Agriculture already contributes around 20% of global greenhouse gas (GHG) emissions, according to an analysis published by McKinsey, with emissions from dairy cows and beef cattle on a par with the US (8 GtCO2e). And with population growth and per capita food consumption rises, agriculture will grow “faster than you realise” the experts noted.
Reducing emissions from agriculture poses challenges due to the diffuse nature of farming and the critical role of agriculture in the life (and livelihoods) of billions of people.
The consultants therefore set out a series of steps to ensure emissions cuts are in line with the Paris Agreement. The first is to “produce food as efficiently as possible”, that is “to change how we farm”. This is perhaps the most straightforward, too, given there are proven technologies already being used. Zero-emission machinery, low tillage, anaerobic digestion for manure and greenhouse gas focused genetic selection and breeding could all help to achieve 20% of the sector’s required emissions cuts by 2050.

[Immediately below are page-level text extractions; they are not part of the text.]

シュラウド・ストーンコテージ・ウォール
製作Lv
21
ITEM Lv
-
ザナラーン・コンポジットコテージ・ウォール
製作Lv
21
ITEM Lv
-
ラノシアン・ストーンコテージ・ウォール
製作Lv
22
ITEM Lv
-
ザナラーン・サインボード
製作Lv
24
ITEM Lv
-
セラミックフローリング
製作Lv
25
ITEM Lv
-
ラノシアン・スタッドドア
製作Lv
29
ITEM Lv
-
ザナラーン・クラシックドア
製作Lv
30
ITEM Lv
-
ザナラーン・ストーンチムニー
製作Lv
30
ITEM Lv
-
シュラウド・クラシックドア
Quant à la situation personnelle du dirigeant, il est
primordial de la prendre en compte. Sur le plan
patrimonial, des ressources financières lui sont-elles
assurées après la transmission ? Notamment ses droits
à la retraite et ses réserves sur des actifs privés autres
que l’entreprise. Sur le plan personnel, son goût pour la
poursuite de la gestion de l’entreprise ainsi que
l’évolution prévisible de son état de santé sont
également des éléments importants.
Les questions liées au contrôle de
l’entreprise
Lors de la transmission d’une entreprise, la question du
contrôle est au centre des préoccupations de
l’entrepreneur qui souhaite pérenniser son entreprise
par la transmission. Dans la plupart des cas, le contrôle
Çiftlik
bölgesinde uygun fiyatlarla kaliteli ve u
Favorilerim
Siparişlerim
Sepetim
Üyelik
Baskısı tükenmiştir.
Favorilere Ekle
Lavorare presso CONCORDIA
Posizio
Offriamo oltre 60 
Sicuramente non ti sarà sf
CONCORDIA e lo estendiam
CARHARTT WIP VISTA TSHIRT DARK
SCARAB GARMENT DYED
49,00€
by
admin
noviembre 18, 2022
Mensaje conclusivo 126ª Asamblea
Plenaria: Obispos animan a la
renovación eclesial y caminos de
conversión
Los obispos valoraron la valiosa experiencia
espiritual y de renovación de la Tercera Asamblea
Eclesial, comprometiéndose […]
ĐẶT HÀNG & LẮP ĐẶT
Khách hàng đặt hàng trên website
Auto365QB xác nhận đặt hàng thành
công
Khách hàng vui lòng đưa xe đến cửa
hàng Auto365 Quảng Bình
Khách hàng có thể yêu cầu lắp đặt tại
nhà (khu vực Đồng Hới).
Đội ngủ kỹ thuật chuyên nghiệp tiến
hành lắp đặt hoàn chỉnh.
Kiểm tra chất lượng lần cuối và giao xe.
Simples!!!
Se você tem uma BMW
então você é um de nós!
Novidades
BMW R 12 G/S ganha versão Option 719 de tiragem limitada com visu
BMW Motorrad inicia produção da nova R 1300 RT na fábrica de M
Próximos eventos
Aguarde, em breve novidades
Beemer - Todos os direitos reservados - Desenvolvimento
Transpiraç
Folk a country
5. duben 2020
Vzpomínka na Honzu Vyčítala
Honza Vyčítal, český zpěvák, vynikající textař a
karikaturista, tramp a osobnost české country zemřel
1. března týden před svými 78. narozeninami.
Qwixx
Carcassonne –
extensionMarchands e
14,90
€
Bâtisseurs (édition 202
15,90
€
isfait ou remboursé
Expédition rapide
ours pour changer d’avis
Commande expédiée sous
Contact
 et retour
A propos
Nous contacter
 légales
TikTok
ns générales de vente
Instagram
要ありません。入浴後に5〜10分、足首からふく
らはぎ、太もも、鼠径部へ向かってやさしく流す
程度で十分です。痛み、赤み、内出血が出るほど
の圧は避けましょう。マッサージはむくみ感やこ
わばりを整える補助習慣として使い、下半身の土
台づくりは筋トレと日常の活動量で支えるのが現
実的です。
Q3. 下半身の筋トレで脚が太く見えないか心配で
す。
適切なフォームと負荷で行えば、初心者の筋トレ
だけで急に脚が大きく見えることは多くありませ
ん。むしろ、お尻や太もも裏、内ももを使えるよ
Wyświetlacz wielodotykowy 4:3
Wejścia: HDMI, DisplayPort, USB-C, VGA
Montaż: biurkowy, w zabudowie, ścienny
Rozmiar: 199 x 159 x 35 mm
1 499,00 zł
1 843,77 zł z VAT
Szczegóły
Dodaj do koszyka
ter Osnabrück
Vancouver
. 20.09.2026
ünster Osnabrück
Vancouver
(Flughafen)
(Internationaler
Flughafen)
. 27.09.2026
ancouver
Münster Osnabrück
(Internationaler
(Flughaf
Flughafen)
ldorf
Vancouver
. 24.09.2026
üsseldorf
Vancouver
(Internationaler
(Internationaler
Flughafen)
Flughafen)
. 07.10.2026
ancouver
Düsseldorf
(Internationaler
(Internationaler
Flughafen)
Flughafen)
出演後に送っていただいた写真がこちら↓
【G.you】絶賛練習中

But there will need to be other changes outside the farm gate – some of them significant. Reducing food waste and eating less meat appear to be key.
Food waste and loss will need to fall from 33% today to 20% by 2050, McKinsey’s experts said. And without a “significant breakthrough” in production efficiency, the share of global consumption of ruminant animal protein (mostly beef and lamb) will need to be cut by half, from about 9% currently to 4-5% by 2050.